This is why in hopes that you will have the best kind of relationship possible, I wanted to share with you five ways that you can know that you’re ready for one. That way, your next love connection can be a lasting and fulfilling one.
- You are happy as a single person. One of the best ways to know if you’re ready for a relationship is if you are already happy as a single person. Now this doesn’t mean that you don’t have moments when you wish you were with someone. But what it does mean is that you’re not putting your life on hold until they come along. In other words, you’re not sitting at home on a Friday or Saturday night simply because you don’t have a date. You’re not hesitant to call up some friends for dinner or to go to a matinee alone.
- You know what you want. It’s a wise man who, once said that if you don’t have a map, you won’t know how to get to where you’re going. Now some people might think what I mean by that is you should create a list of 50 things that you desire in a mate. For some people, that might work but actually, however what I’m speaking of is taking out some time to think about what’s really important to you. Do you want someone who likes to travel? Do you want someone who enjoys cooking? Maybe you want someone who enjoys the great outdoors. Remember that a big part of being in a relationship is not just about sharing your feelings but your lifestyle too.
- You have healed from your past relationship(s). A mistake that a lot of people tend to make is dating too soon after a break-up.
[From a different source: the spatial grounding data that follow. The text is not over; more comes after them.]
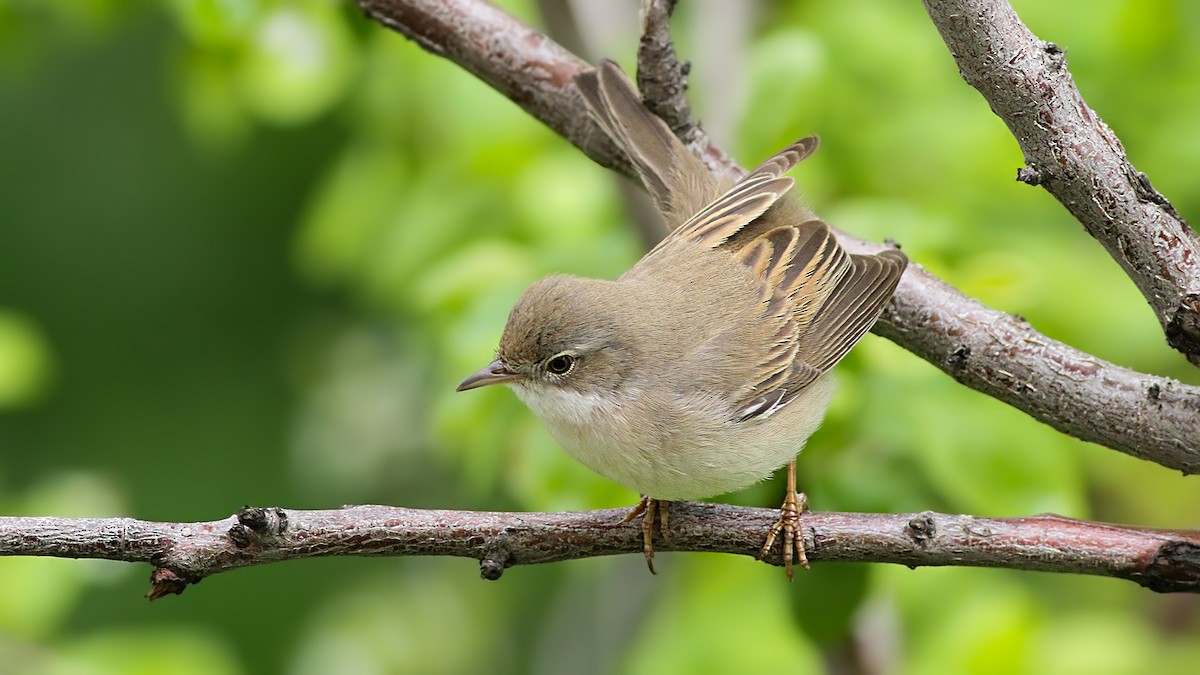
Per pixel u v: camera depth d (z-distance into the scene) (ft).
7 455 54.34
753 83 36.47
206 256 55.93
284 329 56.54
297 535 23.65
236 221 55.83
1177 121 41.04
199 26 40.19
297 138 54.44
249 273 56.18
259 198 55.57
Not only is this a surefire way to find yourself on the rebound but, when you’re emotionally healing, it’s hard to really see another person for who they truly are. Instead, you tend to find yourself using them as a distraction or worse, comparing them to your ex. So how long should you wait to start up something new? When you can think about your ex and know that you are a peace with the breakup and experienced forgiveness and you can honestly say that you’re not afraid to be alone, going on a date is a good idea.
- You are ready to make some compromises. When I do premarital counseling, one thing that I make sure to tell both people is that they have to be willing to make some compromises in their relationship. One of the joys of being single is that you can do almost everything on your terms, so if you’re not someone who likes to be flexible or to share, then you may not be ready. You may want to revisit getting into a relationship at a later time.
- You are not feeling needy. Remember, a relationship is designed to add something to your life far more than it’s meant to fill some deep-rooted void. If you only want someone so that they can make you feel special or because you’re sick of sleeping alone, these aren’t the ideal reasons to start up something serious with someone, mostly because a relationship takes nurturing and work. When you feel you can trust yourself to create the kind environment that a relationship can thrive in. That’s when you’ll really know that you’re ready for a relationship with someone else.